Your task
Down to the last line, restate the listing below exactly.

** Records for the exercise follows **

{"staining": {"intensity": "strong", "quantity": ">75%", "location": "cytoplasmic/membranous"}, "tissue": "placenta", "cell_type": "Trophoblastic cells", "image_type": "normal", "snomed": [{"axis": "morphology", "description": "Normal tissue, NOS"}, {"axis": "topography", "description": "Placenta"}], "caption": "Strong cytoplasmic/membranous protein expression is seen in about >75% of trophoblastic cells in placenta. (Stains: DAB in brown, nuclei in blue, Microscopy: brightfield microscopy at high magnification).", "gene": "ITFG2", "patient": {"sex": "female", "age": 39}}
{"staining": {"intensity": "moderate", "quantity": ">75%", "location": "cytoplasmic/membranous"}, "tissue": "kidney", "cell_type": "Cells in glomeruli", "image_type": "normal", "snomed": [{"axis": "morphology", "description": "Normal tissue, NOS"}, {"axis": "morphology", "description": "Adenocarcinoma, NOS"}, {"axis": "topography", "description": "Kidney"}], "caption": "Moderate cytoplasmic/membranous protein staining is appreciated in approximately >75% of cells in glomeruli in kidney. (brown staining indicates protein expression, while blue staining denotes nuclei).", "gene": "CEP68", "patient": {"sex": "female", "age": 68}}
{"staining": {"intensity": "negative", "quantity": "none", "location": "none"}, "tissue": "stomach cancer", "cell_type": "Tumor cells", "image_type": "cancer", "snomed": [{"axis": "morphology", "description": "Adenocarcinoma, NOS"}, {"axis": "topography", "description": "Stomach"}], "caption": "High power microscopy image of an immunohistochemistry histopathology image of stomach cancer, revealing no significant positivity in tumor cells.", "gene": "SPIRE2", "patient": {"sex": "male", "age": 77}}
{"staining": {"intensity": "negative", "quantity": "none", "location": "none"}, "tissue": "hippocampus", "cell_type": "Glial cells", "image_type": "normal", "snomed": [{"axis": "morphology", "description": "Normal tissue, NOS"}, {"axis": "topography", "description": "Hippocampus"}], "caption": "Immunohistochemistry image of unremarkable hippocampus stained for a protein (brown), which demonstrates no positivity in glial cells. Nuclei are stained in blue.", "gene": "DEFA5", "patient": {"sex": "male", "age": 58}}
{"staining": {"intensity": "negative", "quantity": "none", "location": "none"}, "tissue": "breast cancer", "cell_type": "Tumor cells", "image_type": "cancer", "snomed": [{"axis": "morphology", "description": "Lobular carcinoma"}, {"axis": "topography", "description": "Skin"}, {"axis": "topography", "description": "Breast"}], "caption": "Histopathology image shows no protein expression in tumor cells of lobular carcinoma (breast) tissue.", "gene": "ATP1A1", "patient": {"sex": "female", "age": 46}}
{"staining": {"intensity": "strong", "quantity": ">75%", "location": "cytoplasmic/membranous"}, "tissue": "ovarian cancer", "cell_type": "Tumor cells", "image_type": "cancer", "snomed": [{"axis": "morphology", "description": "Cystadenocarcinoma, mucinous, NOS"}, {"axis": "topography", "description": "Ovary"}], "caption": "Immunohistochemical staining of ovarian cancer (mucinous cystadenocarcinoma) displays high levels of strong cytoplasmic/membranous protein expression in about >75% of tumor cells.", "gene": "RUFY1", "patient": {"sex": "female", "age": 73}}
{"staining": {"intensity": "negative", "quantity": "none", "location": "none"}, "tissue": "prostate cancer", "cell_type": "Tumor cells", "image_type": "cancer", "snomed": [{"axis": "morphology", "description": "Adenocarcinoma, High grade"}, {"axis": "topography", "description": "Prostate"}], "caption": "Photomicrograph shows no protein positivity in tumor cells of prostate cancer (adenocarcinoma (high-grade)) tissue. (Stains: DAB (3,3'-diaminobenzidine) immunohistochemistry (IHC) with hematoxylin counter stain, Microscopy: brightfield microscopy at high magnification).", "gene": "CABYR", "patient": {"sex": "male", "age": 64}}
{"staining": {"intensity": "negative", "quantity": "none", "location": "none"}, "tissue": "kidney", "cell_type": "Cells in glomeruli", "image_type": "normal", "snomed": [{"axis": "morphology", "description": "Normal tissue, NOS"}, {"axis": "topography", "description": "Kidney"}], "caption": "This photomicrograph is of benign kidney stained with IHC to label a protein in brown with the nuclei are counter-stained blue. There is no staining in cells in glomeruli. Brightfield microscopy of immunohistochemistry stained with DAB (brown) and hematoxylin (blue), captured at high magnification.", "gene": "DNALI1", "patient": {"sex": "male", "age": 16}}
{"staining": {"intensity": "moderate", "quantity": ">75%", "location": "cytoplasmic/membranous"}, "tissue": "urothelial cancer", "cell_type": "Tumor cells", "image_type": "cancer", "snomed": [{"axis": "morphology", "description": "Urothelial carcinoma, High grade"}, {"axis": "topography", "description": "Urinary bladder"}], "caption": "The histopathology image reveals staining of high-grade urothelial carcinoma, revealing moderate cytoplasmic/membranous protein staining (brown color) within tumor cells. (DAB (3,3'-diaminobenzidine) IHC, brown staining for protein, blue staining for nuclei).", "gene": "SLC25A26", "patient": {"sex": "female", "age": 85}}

** End of Records for the exercise **

Output below
{"staining": {"intensity": "strong", "quantity": ">75%", "location": "cytoplasmic/membranous"}, "tissue": "placenta", "cell_type": "Trophoblastic cells", "image_type": "normal", "snomed": [{"axis": "morphology", "description": "Normal tissue, NOS"}, {"axis": "topography", "description": "Placenta"}], "caption": "Strong cytoplasmic/membranous protein expression is seen in about >75% of trophoblastic cells in placenta. (Stains: DAB in brown, nuclei in blue, Microscopy: brightfield microscopy at high magnification).", "gene": "ITFG2", "patient": {"sex": "female", "age": 39}}
{"staining": {"intensity": "moderate", "quantity": ">75%", "location": "cytoplasmic/membranous"}, "tissue": "kidney", "cell_type": "Cells in glomeruli", "image_type": "normal", "snomed": [{"axis": "morphology", "description": "Normal tissue, NOS"}, {"axis": "morphology", "description": "Adenocarcinoma, NOS"}, {"axis": "topography", "description": "Kidney"}], "caption": "Moderate cytoplasmic/membranous protein staining is appreciated in approximately >75% of cells in glomeruli in kidney. (brown staining indicates protein expression, while blue staining denotes nuclei).", "gene": "CEP68", "patient": {"sex": "female", "age": 68}}
{"staining": {"intensity": "negative", "quantity": "none", "location": "none"}, "tissue": "stomach cancer", "cell_type": "Tumor cells", "image_type": "cancer", "snomed": [{"axis": "morphology", "description": "Adenocarcinoma, NOS"}, {"axis": "topography", "description": "Stomach"}], "caption": "High power microscopy image of an immunohistochemistry histopathology image of stomach cancer, revealing no significant positivity in tumor cells.", "gene": "SPIRE2", "patient": {"sex": "male", "age": 77}}
{"staining": {"intensity": "negative", "quantity": "none", "location": "none"}, "tissue": "hippocampus", "cell_type": "Glial cells", "image_type": "normal", "snomed": [{"axis": "morphology", "description": "Normal tissue, NOS"}, {"axis": "topography", "description": "Hippocampus"}], "caption": "Immunohistochemistry image of unremarkable hippocampus stained for a protein (brown), which demonstrates no positivity in glial cells. Nuclei are stained in blue.", "gene": "DEFA5", "patient": {"sex": "male", "age": 58}}
{"staining": {"intensity": "negative", "quantity": "none", "location": "none"}, "tissue": "breast cancer", "cell_type": "Tumor cells", "image_type": "cancer", "snomed": [{"axis": "morphology", "description": "Lobular carcinoma"}, {"axis": "topography", "description": "Skin"}, {"axis": "topography", "description": "Breast"}], "caption": "Histopathology image shows no protein expression in tumor cells of lobular carcinoma (breast) tissue.", "gene": "ATP1A1", "patient": {"sex": "female", "age": 46}}
{"staining": {"intensity": "strong", "quantity": ">75%", "location": "cytoplasmic/membranous"}, "tissue": "ovarian cancer", "cell_type": "Tumor cells", "image_type": "cancer", "snomed": [{"axis": "morphology", "description": "Cystadenocarcinoma, mucinous, NOS"}, {"axis": "topography", "description": "Ovary"}], "caption": "Immunohistochemical staining of ovarian cancer (mucinous cystadenocarcinoma) displays high levels of strong cytoplasmic/membranous protein expression in about >75% of tumor cells.", "gene": "RUFY1", "patient": {"sex": "female", "age": 73}}
{"staining": {"intensity": "negative", "quantity": "none", "location": "none"}, "tissue": "prostate cancer", "cell_type": "Tumor cells", "image_type": "cancer", "snomed": [{"axis": "morphology", "description": "Adenocarcinoma, High grade"}, {"axis": "topography", "description": "Prostate"}], "caption": "Photomicrograph shows no protein positivity in tumor cells of prostate cancer (adenocarcinoma (high-grade)) tissue. (Stains: DAB (3,3'-diaminobenzidine) immunohistochemistry (IHC) with hematoxylin counter stain, Microscopy: brightfield microscopy at high magnification).", "gene": "CABYR", "patient": {"sex": "male", "age": 64}}
{"staining": {"intensity": "negative", "quantity": "none", "location": "none"}, "tissue": "kidney", "cell_type": "Cells in glomeruli", "image_type": "normal", "snomed": [{"axis": "morphology", "description": "Normal tissue, NOS"}, {"axis": "topography", "description": "Kidney"}], "caption": "This photomicrograph is of benign kidney stained with IHC to label a protein in brown with the nuclei are counter-stained blue. There is no staining in cells in glomeruli. Brightfield microscopy of immunohistochemistry stained with DAB (brown) and hematoxylin (blue), captured at high magnification.", "gene": "DNALI1", "patient": {"sex": "male", "age": 16}}
{"staining": {"intensity": "moderate", "quantity": ">75%", "location": "cytoplasmic/membranous"}, "tissue": "urothelial cancer", "cell_type": "Tumor cells", "image_type": "cancer", "snomed": [{"axis": "morphology", "description": "Urothelial carcinoma, High grade"}, {"axis": "topography", "description": "Urinary bladder"}], "caption": "The histopathology image reveals staining of high-grade urothelial carcinoma, revealing moderate cytoplasmic/membranous protein staining (brown color) within tumor cells. (DAB (3,3'-diaminobenzidine) IHC, brown staining for protein, blue staining for nuclei).", "gene": "SLC25A26", "patient": {"sex": "female", "age": 85}}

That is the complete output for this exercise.